Neither did they consult African-Americans or labor union leaders or the poor. Inclusiveness wasn’t part of their vocabulary.

Metzger said she also wrote the book to bring some balance into the discussion of the Burnham Plan this year in which scores of events, parties and lectures have been held to celebrate the 100th anniversary of its publication.

“When we make it sound like it’s the best thing since sliced bread, we overlook a lot,” she said.
Addams and other female activists were pushing to improve the lives of immigrants and address the abuse of political power. But Burnham’s Plan is silent on those issues. “Do we need to celebrate a Plan that failed to do that?” Metzger said.

This time

Metzger also wants the book to raise questions that people of the Chicago region today should consider when it comes to the new regional plan now in the works, the GO TO 2040 plan, being prepared by the Chicago Metropolitan Agency for Planning (CMAP).
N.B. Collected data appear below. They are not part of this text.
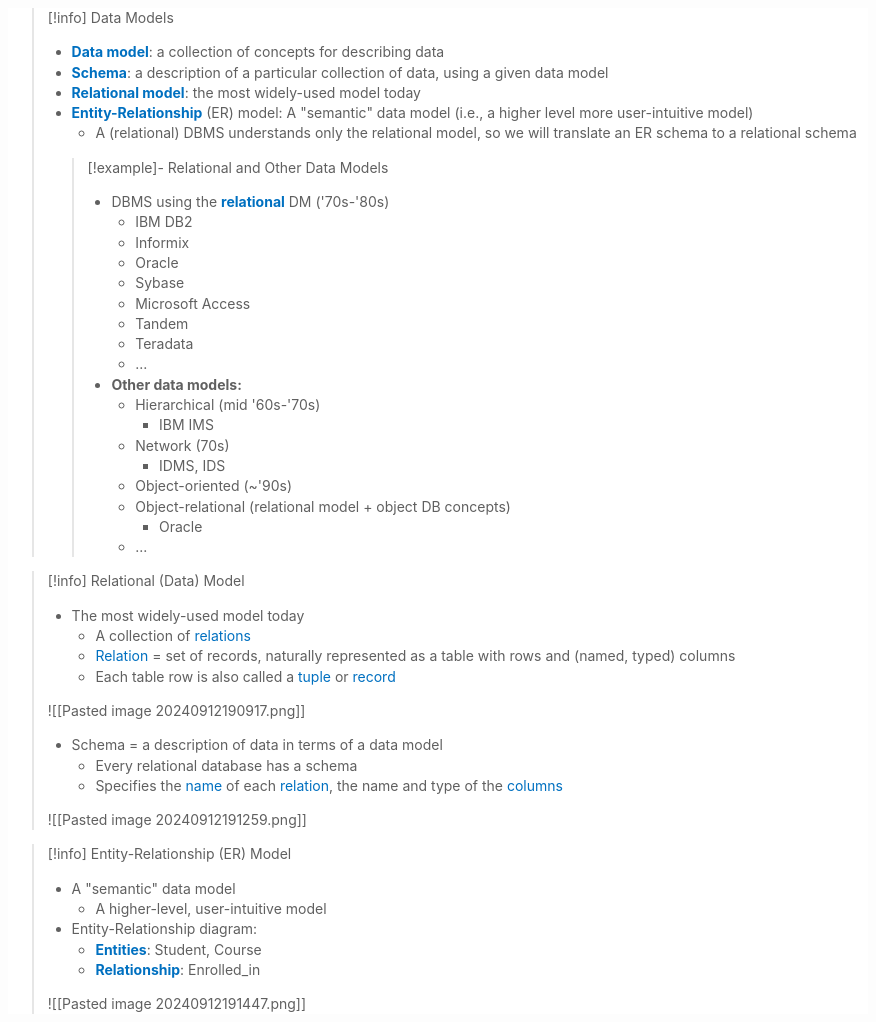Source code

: > [!info] Data Models
> - **<span style="color:#0070c0">Data model</span>**: a collection of concepts for describing data
> - **<span style="color:#0070c0">Schema</span>**: a description of a particular collection of data, using a given data model
> - **<span style="color:#0070c0">Relational model</span>**: the most widely-used model today
> - **<span style="color:#0070c0">Entity-Relationship</span>** (ER) model: A "semantic" data model (i.e., a higher level more user-intuitive model)
> 	- A (relational) DBMS understands only the relational model, so we will translate an ER schema to a relational schema
> 	
> > [!example]- Relational and Other Data Models
> > - DBMS using the **<span style="color:#0070c0">relational</span>** DM ('70s-'80s)
> > 	- IBM DB2
> > 	- Informix
> > 	- Oracle
> > 	- Sybase
> > 	- Microsoft Access
> > 	- Tandem 
> > 	- Teradata 
> > 	- ...
> > - **Other data models:**
> > 	- Hierarchical (mid '60s-'70s)
> > 		- IBM IMS
> > 	- Network (70s)
> > 		- IDMS, IDS
> > 	- Object-oriented (~'90s)
> > 	- Object-relational (relational model + object DB concepts)
> > 		- Oracle
> > 	- ...

> [!info] Relational (Data) Model
> - The most widely-used model today
> 	- A collection of <span style="color:#0070c0">relations</span>
> 	- <span style="color:#0070c0">Relation</span> = set of records, naturally represented as a table with rows and (named, typed) columns
> 	- Each table row is also called a <span style="color:#0070c0">tuple</span> or <span style="color:#0070c0">record</span>
> 
>  ![[Pasted image 20240912190917.png]]
>  
> - Schema = a description of data in terms of a data model
> 	- Every relational database has a schema
> 	- Specifies the <span style="color:#0070c0">name</span> of each <span style="color:#0070c0">relation</span>, the name and type of the <span style="color:#0070c0">columns</span> 
> 
> ![[Pasted image 20240912191259.png]]

> [!info] Entity-Relationship (ER) Model 
> - A "semantic" data model
> 	- A higher-level, user-intuitive model
> - Entity-Relationship diagram:
> 	- **<span style="color:#0070c0">Entities</span>**: Student, Course
> 	- **<span style="color:#0070c0">Relationship</span>**: Enrolled_in
> 
> ![[Pasted image 20240912191447.png]]
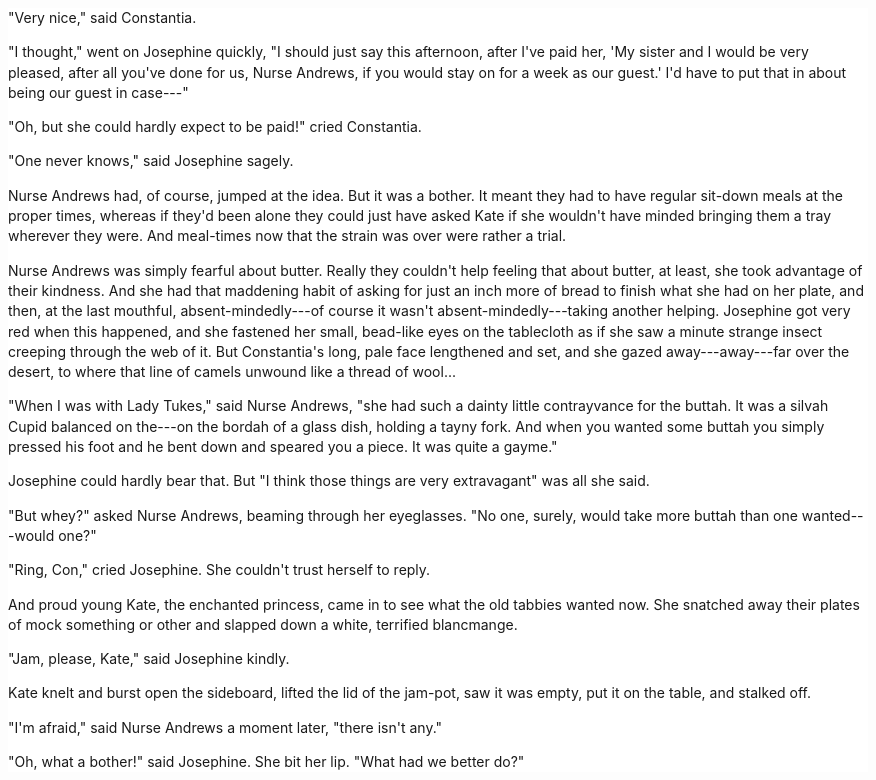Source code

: "Very nice," said Constantia.

"I thought," went on Josephine quickly, "I should just say this
afternoon, after I've paid her, 'My sister and I would be very
pleased, after all you've done for us, Nurse Andrews, if you would stay
on for a week as our guest.' I'd have to put that in about being our
guest in case---"

"Oh, but she could hardly expect to be paid!" cried Constantia.

"One never knows," said Josephine sagely.

Nurse Andrews had, of course, jumped at the idea. But it was a bother.
It meant they had to have regular sit-down meals at the proper times,
whereas if they'd been alone they could just have asked Kate if she
wouldn't have minded bringing them a tray wherever they were. And
meal-times now that the strain was over were rather a trial.

Nurse Andrews was simply fearful about butter. Really they couldn't
help feeling that about butter, at least, she took advantage of their
kindness. And she had that maddening habit of asking for just an inch
more of bread to finish what she had on her plate, and then, at the last
mouthful, absent-mindedly---of course it wasn't
absent-mindedly---taking another helping. Josephine got very red when
this happened, and she fastened her small, bead-like eyes on the
tablecloth as if she saw a minute strange insect creeping through the
web of it. But Constantia's long, pale face lengthened and set, and she
gazed away---away---far over the desert, to where that line of camels
unwound like a thread of wool\...

"When I was with Lady Tukes," said Nurse Andrews, "she had such a
dainty little contrayvance for the buttah. It was a silvah Cupid
balanced on the---on the bordah of a glass dish, holding a tayny fork.
And when you wanted some buttah you simply pressed his foot and he bent
down and speared you a piece. It was quite a gayme."

Josephine could hardly bear that. But "I think those things are very
extravagant" was all she said.

"But whey?" asked Nurse Andrews, beaming through her eyeglasses. "No
one, surely, would take more buttah than one wanted---would one?"

"Ring, Con," cried Josephine. She couldn't trust herself to reply.

And proud young Kate, the enchanted princess, came in to see what the
old tabbies wanted now. She snatched away their plates of mock something
or other and slapped down a white, terrified blancmange.

"Jam, please, Kate," said Josephine kindly.

Kate knelt and burst open the sideboard, lifted the lid of the jam-pot,
saw it was empty, put it on the table, and stalked off.

"I'm afraid," said Nurse Andrews a moment later, "there isn't
any."

"Oh, what a bother!" said Josephine. She bit her lip. "What had we
better do?"

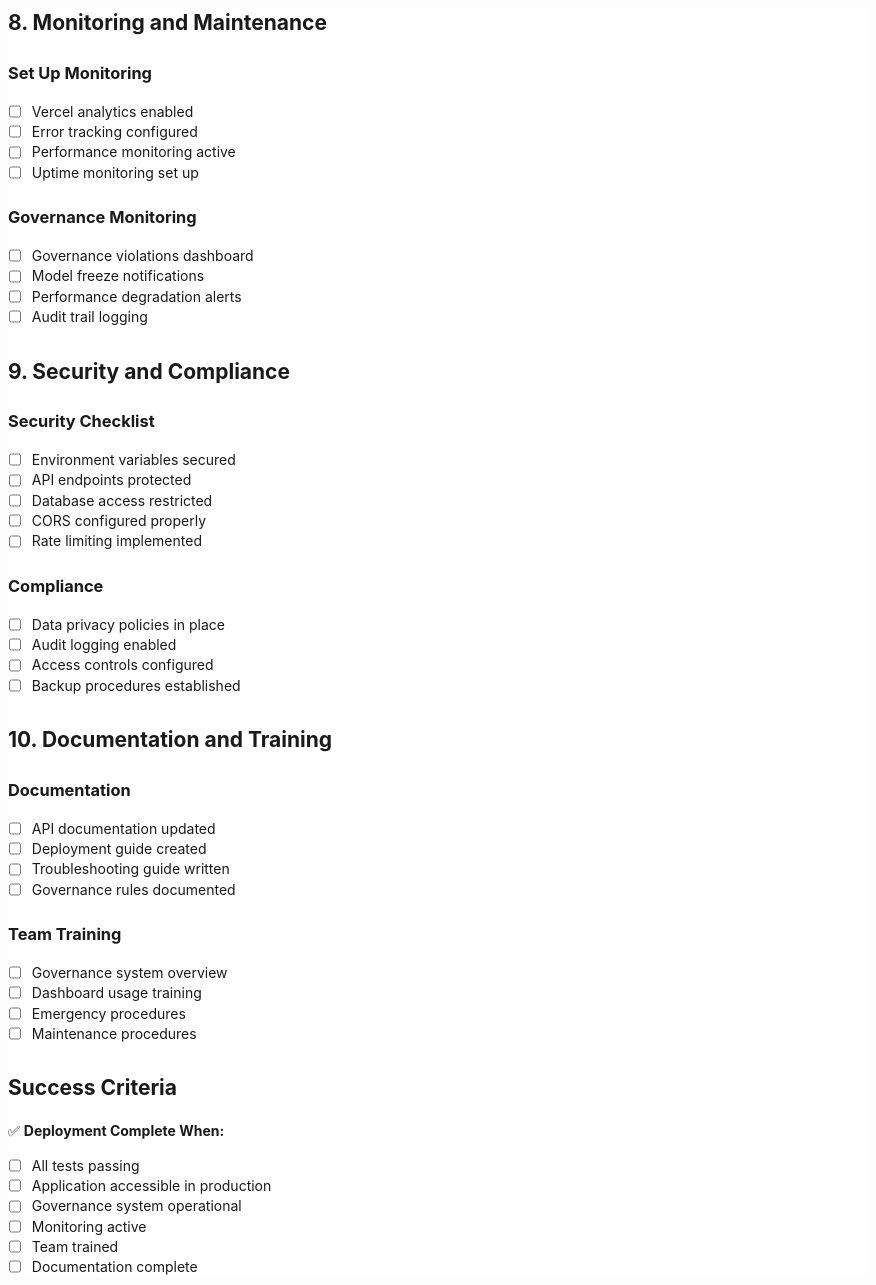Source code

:## 8. Monitoring and Maintenance

### Set Up Monitoring
- [ ] Vercel analytics enabled
- [ ] Error tracking configured
- [ ] Performance monitoring active
- [ ] Uptime monitoring set up

### Governance Monitoring
- [ ] Governance violations dashboard
- [ ] Model freeze notifications
- [ ] Performance degradation alerts
- [ ] Audit trail logging

## 9. Security and Compliance

### Security Checklist
- [ ] Environment variables secured
- [ ] API endpoints protected
- [ ] Database access restricted
- [ ] CORS configured properly
- [ ] Rate limiting implemented

### Compliance
- [ ] Data privacy policies in place
- [ ] Audit logging enabled
- [ ] Access controls configured
- [ ] Backup procedures established

## 10. Documentation and Training

### Documentation
- [ ] API documentation updated
- [ ] Deployment guide created
- [ ] Troubleshooting guide written
- [ ] Governance rules documented

### Team Training
- [ ] Governance system overview
- [ ] Dashboard usage training
- [ ] Emergency procedures
- [ ] Maintenance procedures

## Success Criteria

✅ **Deployment Complete When:**
- [ ] All tests passing
- [ ] Application accessible in production
- [ ] Governance system operational
- [ ] Monitoring active
- [ ] Team trained
- [ ] Documentation complete
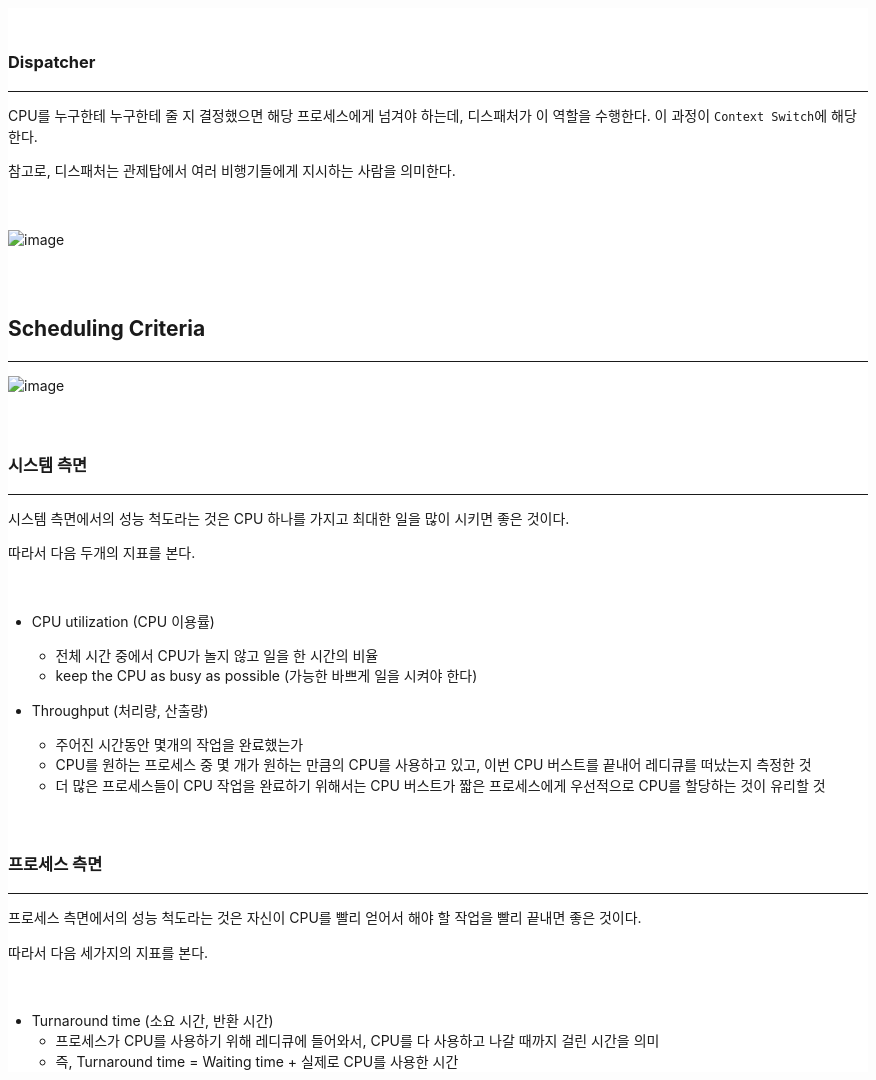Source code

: <br />

### Dispatcher

---

CPU를 누구한테 누구한테 줄 지 결정했으면 해당 프로세스에게 넘겨야 하는데, 디스패처가 이 역할을 수행한다. 이 과정이 `Context Switch`에 해당한다.

참고로, 디스패처는 관제탑에서 여러 비행기들에게 지시하는 사람을 의미한다.

<br />

![image](https://user-images.githubusercontent.com/71188307/154786388-78e6c384-03e4-4771-90cc-73ce9e9bd0c6.png)

<br />

## Scheduling Criteria

---

![image](https://user-images.githubusercontent.com/71188307/154786465-8d23a3e6-d153-4778-abe2-9597a085da42.png)


<br />

### 시스템 측면

---

시스템 측면에서의 성능 척도라는 것은 CPU 하나를 가지고 최대한 일을 많이 시키면 좋은 것이다.

따라서 다음 두개의 지표를 본다.

<br />

- CPU utilization (CPU 이용률)
  - 전체 시간 중에서 CPU가 놀지 않고 일을 한 시간의 비율
  - keep the CPU as busy as possible (가능한 바쁘게 일을 시켜야 한다)


- Throughput (처리량, 산출량)
  - 주어진 시간동안 몇개의 작업을 완료했는가
  - CPU를 원하는 프로세스 중 몇 개가 원하는 만큼의 CPU를 사용하고 있고, 이번 CPU 버스트를 끝내어 레디큐를 떠났는지 측정한 것
  - 더 많은 프로세스들이 CPU 작업을 완료하기 위해서는 CPU 버스트가 짧은 프로세스에게 우선적으로 CPU를 할당하는 것이 유리할 것

<br />

### 프로세스 측면

---

프로세스 측면에서의 성능 척도라는 것은 자신이 CPU를 빨리 얻어서 해야 할 작업을 빨리 끝내면 좋은 것이다.

따라서 다음 세가지의 지표를 본다.

<br />

- Turnaround time (소요 시간, 반환 시간)
  - 프로세스가 CPU를 사용하기 위해 레디큐에 들어와서, CPU를 다 사용하고 나갈 때까지 걸린 시간을 의미
  - 즉, Turnaround time = Waiting time + 실제로 CPU를 사용한 시간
“This book,” she writes, “serves in part as a strong challenge to CMAP to deliver a better plan than we have had in the past --- a plan for everyone, not just a plan to enrich businessmen.”

She also writes, “CMAP indicates that there will be some attention given to education, public health, and culture, although really contentious issues like taxation, criminal justice, workplace safety, and racial and ethnic discrimination do not appear to be within its sights.”

One key difference between the Burnham Plan and GO TO 2040: CMAP is actively seeking ideas, proposals and advice from anyone and everyone in the Chicago region --- men and women and children, online and in person.

That won’t guarantee a better plan, or even a good plan.

But, to all the Jane Addams-types out there in the Chicago region, this time there are planners who say they want to hear your voice.